Although consumer expectations for inflation and the job market remain relatively stable for the coming year, these findings highlight that even as inflation cools from its four-decade high in 2022, many households are feeling financial pressure.
High-income households appear to be seeking assistance managing their debt. According to Thomas Nitzsche, spokesperson for the nonprofit credit counselor Money Management International, there's been a 74% increase in new clients with annual incomes over $100,000 compared to the previous year. He noted that these six-figure earners are now a "growing demographic" for credit counseling, reflecting a shift from traditionally lower- to middle-income clients.
One reason for this trend may be that higher earners often qualify for larger credit card limits, which can lead to deeper debt if they struggle with rising costs. "When their budgets tighten, they can become over-extended more easily," Nitzsche explained, whereas lower-income households don't have access to as much credit.
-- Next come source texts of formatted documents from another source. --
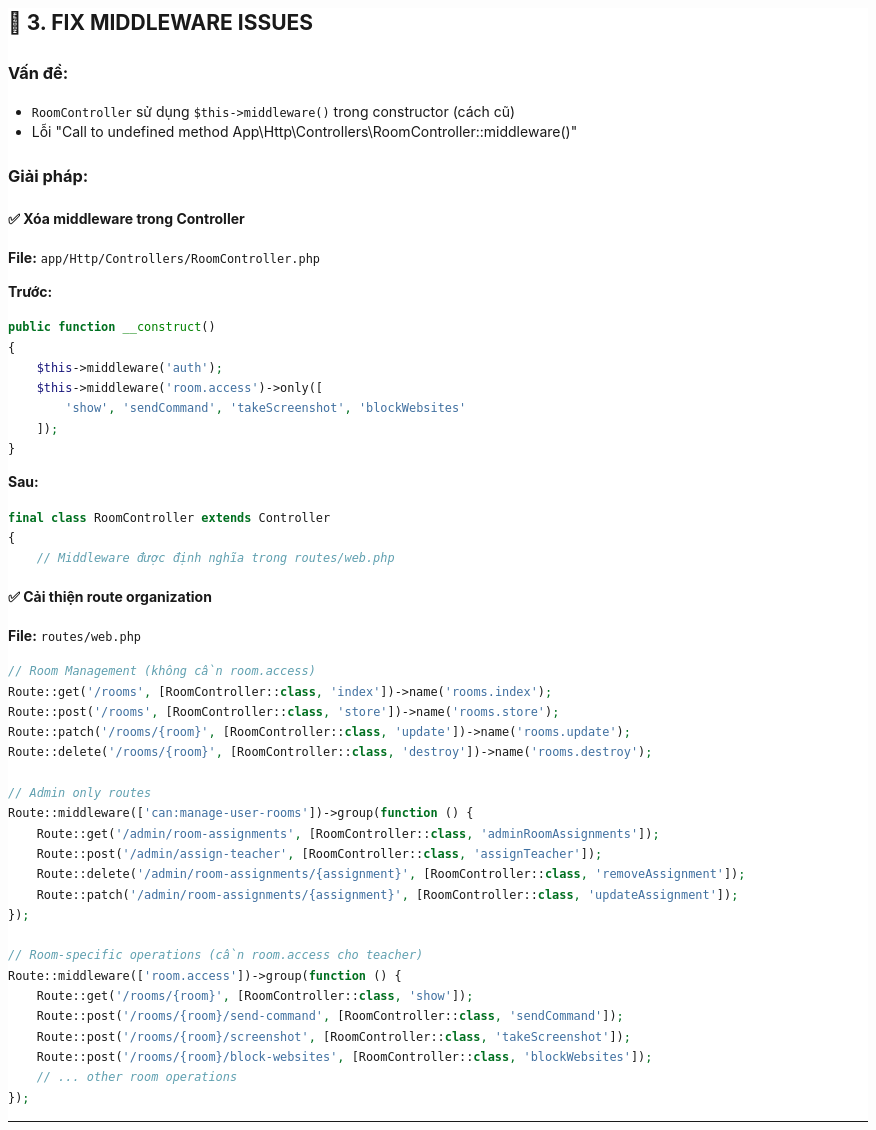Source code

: 
## 🔧 3. FIX MIDDLEWARE ISSUES

### Vấn đề:

- `RoomController` sử dụng `$this->middleware()` trong constructor (cách cũ)
- Lỗi "Call to undefined method App\Http\Controllers\RoomController::middleware()"

### Giải pháp:

#### ✅ Xóa middleware trong Controller

**File:** `app/Http/Controllers/RoomController.php`

**Trước:**

```php
public function __construct()
{
    $this->middleware('auth');
    $this->middleware('room.access')->only([
        'show', 'sendCommand', 'takeScreenshot', 'blockWebsites'
    ]);
}
```

**Sau:**

```php
final class RoomController extends Controller
{
    // Middleware được định nghĩa trong routes/web.php
```

#### ✅ Cải thiện route organization

**File:** `routes/web.php`

```php
// Room Management (không cần room.access)
Route::get('/rooms', [RoomController::class, 'index'])->name('rooms.index');
Route::post('/rooms', [RoomController::class, 'store'])->name('rooms.store');
Route::patch('/rooms/{room}', [RoomController::class, 'update'])->name('rooms.update');
Route::delete('/rooms/{room}', [RoomController::class, 'destroy'])->name('rooms.destroy');

// Admin only routes
Route::middleware(['can:manage-user-rooms'])->group(function () {
    Route::get('/admin/room-assignments', [RoomController::class, 'adminRoomAssignments']);
    Route::post('/admin/assign-teacher', [RoomController::class, 'assignTeacher']);
    Route::delete('/admin/room-assignments/{assignment}', [RoomController::class, 'removeAssignment']);
    Route::patch('/admin/room-assignments/{assignment}', [RoomController::class, 'updateAssignment']);
});

// Room-specific operations (cần room.access cho teacher)
Route::middleware(['room.access'])->group(function () {
    Route::get('/rooms/{room}', [RoomController::class, 'show']);
    Route::post('/rooms/{room}/send-command', [RoomController::class, 'sendCommand']);
    Route::post('/rooms/{room}/screenshot', [RoomController::class, 'takeScreenshot']);
    Route::post('/rooms/{room}/block-websites', [RoomController::class, 'blockWebsites']);
    // ... other room operations
});
```

---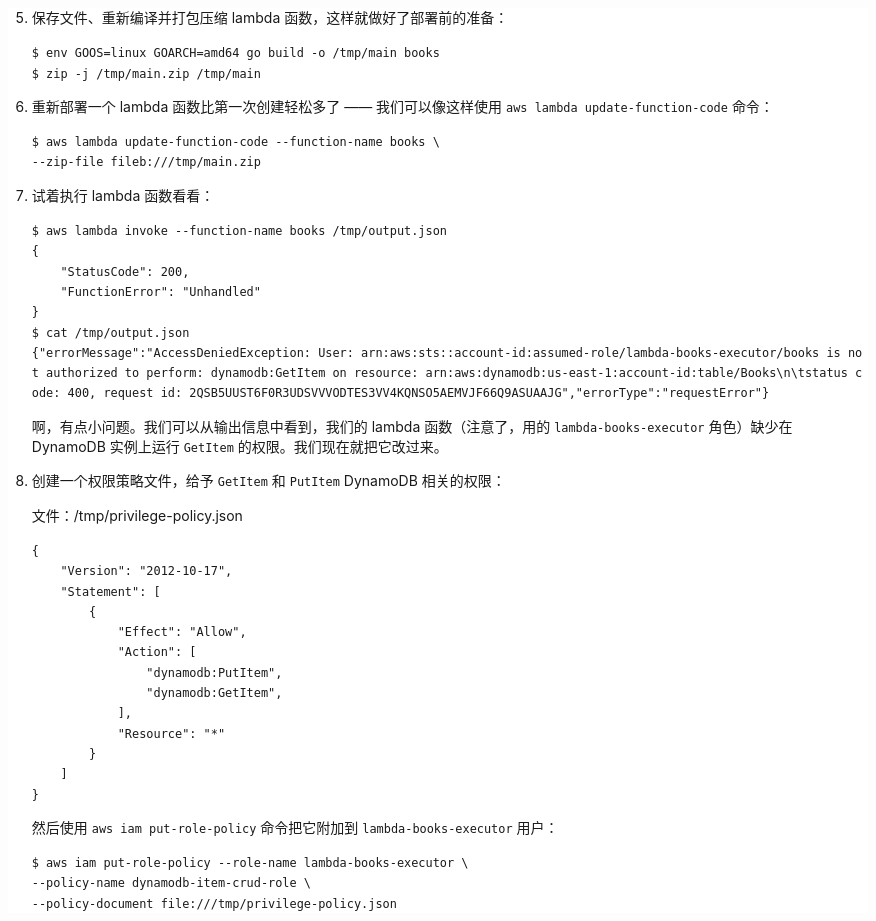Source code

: 5.  保存文件、重新编译并打包压缩 lambda 函数，这样就做好了部署前的准备：

    ```
    $ env GOOS=linux GOARCH=amd64 go build -o /tmp/main books
    $ zip -j /tmp/main.zip /tmp/main
    ```

6.  重新部署一个 lambda 函数比第一次创建轻松多了 —— 我们可以像这样使用 `aws lambda update-function-code` 命令：

    ```
    $ aws lambda update-function-code --function-name books \
    --zip-file fileb:///tmp/main.zip
    ```

7.  试着执行 lambda 函数看看：

    ```
    $ aws lambda invoke --function-name books /tmp/output.json
    {
        "StatusCode": 200,
        "FunctionError": "Unhandled"
    }
    $ cat /tmp/output.json
    {"errorMessage":"AccessDeniedException: User: arn:aws:sts::account-id:assumed-role/lambda-books-executor/books is not authorized to perform: dynamodb:GetItem on resource: arn:aws:dynamodb:us-east-1:account-id:table/Books\n\tstatus code: 400, request id: 2QSB5UUST6F0R3UDSVVVODTES3VV4KQNSO5AEMVJF66Q9ASUAAJG","errorType":"requestError"}
    ```

    啊，有点小问题。我们可以从输出信息中看到，我们的 lambda 函数（注意了，用的 `lambda-books-executor` 角色）缺少在 DynamoDB 实例上运行 `GetItem` 的权限。我们现在就把它改过来。

8.  创建一个权限策略文件，给予 `GetItem` 和 `PutItem` DynamoDB 相关的权限：

    文件：/tmp/privilege-policy.json

    ```
    {
        "Version": "2012-10-17",
        "Statement": [
            {
                "Effect": "Allow",
                "Action": [
                    "dynamodb:PutItem",
                    "dynamodb:GetItem",
                ],
                "Resource": "*"
            }
        ]
    }
    ```

    然后使用 `aws iam put-role-policy` 命令把它附加到 `lambda-books-executor` 用户：

    ```
    $ aws iam put-role-policy --role-name lambda-books-executor \
    --policy-name dynamodb-item-crud-role \
    --policy-document file:///tmp/privilege-policy.json
    ```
Seriously delinquent credit card debt reached a 13-year high in the NY Fed's August debt report. Although it doesn't break down delinquencies by income level, other indicators show that financial strain is affecting wealthier households. For example, 1% of car loans for households earning $150,000 or more were one to two months overdue in August, a rate that has been climbing since spring. Similarly, credit card delinquencies for this group have returned to April 2020 levels, with 0.35% of credit card balances past due.
The survey's release coincides with corporate earnings reports that also offer insight into Americans' financial health. For instance, Bank of America reported setting aside funds for uncollected loan payments at levels higher than the previous year, signaling concerns about growing financial strain.